Les entreprises les plus impactées par la crise seront prises en charge à 100 % jusqu’à la fin de l’année en cas d’activité partielle de droit commun ou de longue durée. De plus, les prêts garantis par l’Etat resteront accessibles jusqu’au 30 juin 2021. Les hôtels, les restaurants, les cafés et les secteurs du tourisme, de l’événementiel – sportif et culturel – sont particulièrement concernés par les décisions du gouvernement. En effet, ils seront exonérés de leurs cotisations patronales s’ils ont déjà perdu 50 % de leur chiffre d’affaire. Leurs cotisations sociales, elles aussi, seront couvertes.

Pour les ménages qui ont perdu leur emploi et qui tombent dans l’extrême pauvreté, le gouvernement prévoit aussi de les aider. Les bénéficiaires du RSA recevront une aide de 150 euros. Et ceux qui touchent l’allocation de solidarité spécifique recevront une aide de 100 euros par enfant, pour six semaines. Les jeunes ne sont pas oubliés dans les annonces gouvernementales. Un dispositif « garantie jeunes » a été mis en place, pour les jeunes de 16 à 25 ans. Il consistera à les accompagner vers l’emploi et a distribué une allocation, pouvant aller jusqu’à 497€ par mois. Enfin, les étudiants seront aussi concernés par l’aide de 150 euros, dédiée initialement aux bénéficiaires du RSA.

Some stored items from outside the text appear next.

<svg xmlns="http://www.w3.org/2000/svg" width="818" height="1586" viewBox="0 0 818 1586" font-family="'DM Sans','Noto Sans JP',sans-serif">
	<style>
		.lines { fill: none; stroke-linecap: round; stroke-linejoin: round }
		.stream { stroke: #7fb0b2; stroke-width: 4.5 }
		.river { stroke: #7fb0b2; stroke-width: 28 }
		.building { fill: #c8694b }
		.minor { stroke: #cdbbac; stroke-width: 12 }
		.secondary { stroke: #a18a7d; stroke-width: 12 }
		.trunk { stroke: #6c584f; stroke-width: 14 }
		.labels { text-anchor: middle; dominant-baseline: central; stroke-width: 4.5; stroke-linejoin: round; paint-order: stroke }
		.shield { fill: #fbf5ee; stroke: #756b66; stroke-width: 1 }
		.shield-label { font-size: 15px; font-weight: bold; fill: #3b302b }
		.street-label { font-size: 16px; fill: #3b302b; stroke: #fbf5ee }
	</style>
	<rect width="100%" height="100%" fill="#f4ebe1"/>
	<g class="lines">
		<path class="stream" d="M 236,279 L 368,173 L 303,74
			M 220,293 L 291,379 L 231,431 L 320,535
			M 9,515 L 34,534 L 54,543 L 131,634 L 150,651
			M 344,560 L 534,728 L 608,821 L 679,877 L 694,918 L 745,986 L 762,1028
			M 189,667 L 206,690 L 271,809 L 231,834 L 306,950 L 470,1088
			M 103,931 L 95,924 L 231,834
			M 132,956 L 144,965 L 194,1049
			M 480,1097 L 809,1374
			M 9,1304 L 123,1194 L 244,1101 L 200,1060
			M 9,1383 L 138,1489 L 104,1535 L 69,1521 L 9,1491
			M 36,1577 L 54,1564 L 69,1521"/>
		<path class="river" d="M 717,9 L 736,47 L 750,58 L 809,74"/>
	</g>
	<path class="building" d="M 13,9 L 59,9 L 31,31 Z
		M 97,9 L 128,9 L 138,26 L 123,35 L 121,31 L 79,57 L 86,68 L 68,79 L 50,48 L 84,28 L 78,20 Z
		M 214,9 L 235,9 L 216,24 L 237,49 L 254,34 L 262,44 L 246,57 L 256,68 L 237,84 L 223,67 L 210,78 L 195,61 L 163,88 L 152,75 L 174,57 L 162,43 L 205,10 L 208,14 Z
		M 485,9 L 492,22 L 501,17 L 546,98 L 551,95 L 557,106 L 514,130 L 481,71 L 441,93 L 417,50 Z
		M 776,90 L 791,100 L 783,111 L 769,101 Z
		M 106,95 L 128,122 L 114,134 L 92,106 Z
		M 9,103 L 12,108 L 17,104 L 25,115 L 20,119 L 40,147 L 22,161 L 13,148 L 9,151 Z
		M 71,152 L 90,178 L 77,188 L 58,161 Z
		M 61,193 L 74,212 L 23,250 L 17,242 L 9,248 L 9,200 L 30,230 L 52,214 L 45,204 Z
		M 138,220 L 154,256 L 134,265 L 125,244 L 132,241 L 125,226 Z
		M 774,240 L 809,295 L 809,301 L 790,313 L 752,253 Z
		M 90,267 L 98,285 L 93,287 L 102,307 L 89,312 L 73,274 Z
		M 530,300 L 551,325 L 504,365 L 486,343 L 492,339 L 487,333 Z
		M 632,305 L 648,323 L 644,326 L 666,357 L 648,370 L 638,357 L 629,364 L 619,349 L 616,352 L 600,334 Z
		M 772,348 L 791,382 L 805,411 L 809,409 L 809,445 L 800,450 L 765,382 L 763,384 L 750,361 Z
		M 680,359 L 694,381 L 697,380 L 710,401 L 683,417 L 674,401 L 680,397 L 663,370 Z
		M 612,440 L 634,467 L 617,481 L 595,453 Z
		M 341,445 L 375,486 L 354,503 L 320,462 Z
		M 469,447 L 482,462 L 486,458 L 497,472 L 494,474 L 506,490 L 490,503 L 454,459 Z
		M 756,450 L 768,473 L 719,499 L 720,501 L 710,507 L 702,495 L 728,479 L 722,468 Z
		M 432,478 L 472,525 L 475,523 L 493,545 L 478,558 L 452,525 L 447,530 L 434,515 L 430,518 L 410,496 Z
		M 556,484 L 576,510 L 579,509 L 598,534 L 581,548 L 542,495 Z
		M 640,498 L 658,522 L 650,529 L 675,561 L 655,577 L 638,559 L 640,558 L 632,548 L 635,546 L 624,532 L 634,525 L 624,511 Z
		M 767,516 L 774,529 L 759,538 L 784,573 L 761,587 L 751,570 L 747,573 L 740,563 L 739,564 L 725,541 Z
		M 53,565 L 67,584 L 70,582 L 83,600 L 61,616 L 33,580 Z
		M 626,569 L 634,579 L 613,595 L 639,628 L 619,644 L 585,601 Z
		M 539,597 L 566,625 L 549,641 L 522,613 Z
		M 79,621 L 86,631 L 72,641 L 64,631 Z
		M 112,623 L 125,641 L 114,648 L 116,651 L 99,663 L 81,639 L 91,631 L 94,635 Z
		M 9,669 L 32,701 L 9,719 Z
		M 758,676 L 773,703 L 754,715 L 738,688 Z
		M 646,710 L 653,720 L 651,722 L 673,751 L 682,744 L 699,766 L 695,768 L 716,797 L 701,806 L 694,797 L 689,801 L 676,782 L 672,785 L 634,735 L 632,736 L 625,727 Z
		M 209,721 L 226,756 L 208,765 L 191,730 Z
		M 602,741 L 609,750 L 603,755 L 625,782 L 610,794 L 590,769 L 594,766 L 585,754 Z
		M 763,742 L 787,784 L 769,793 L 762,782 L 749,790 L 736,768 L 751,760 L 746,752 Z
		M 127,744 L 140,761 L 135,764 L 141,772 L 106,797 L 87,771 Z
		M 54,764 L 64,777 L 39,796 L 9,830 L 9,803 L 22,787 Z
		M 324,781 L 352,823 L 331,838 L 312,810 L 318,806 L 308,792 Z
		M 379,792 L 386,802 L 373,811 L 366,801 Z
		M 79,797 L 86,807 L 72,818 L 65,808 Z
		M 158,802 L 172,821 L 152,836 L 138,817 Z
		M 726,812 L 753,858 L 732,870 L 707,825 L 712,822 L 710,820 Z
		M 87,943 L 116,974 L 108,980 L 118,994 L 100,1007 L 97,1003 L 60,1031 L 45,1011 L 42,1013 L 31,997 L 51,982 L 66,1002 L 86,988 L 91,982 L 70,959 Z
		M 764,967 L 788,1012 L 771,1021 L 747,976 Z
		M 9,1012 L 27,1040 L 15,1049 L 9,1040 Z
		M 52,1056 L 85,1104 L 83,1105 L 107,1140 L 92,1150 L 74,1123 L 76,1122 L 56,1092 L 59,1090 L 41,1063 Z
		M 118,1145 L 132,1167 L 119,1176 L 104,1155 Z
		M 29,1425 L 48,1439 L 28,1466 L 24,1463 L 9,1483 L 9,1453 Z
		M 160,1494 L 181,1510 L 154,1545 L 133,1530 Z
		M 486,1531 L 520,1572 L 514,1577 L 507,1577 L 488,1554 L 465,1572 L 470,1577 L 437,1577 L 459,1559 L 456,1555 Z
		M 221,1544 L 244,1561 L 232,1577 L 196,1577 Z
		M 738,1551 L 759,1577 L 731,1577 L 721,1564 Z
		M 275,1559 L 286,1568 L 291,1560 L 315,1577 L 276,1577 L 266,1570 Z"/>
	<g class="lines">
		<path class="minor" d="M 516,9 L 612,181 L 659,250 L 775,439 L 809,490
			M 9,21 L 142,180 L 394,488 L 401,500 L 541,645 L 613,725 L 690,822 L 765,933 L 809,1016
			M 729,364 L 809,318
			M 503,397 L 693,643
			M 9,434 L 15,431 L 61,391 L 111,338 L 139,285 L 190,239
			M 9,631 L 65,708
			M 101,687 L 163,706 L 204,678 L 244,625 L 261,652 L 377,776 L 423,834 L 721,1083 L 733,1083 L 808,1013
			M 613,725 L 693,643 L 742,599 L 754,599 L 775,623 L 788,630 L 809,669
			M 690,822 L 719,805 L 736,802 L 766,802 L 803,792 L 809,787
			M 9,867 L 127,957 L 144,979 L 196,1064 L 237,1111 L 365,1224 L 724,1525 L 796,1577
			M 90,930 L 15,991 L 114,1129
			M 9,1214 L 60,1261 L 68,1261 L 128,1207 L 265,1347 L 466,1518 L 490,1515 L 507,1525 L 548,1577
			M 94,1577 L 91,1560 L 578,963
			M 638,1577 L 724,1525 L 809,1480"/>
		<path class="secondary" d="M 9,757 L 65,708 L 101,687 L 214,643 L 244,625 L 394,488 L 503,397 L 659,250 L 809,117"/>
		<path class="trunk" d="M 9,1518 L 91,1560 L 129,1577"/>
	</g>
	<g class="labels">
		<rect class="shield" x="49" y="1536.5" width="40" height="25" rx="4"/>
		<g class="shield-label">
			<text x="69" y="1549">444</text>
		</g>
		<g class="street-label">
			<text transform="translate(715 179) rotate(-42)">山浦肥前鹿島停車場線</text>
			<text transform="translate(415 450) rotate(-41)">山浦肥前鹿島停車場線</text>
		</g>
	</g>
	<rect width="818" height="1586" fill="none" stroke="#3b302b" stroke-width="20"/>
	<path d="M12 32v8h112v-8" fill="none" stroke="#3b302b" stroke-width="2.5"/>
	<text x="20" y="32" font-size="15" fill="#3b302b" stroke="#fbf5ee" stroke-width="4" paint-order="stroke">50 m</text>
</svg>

La pandémie du Covid-19 et la crise économique tentent d’être menées de front par le gouvernement français mais aussi par les autres gouvernements européens. L’augmentation de l’extrême pauvreté est considérée comme un « retour en arrière » par la Banque Mondiale. Parmi ceux qui souffrent en silence de cette crise, beaucoup ne relèveront pas la tête et devront fermer leur entreprise avant la fin de l’année 2020.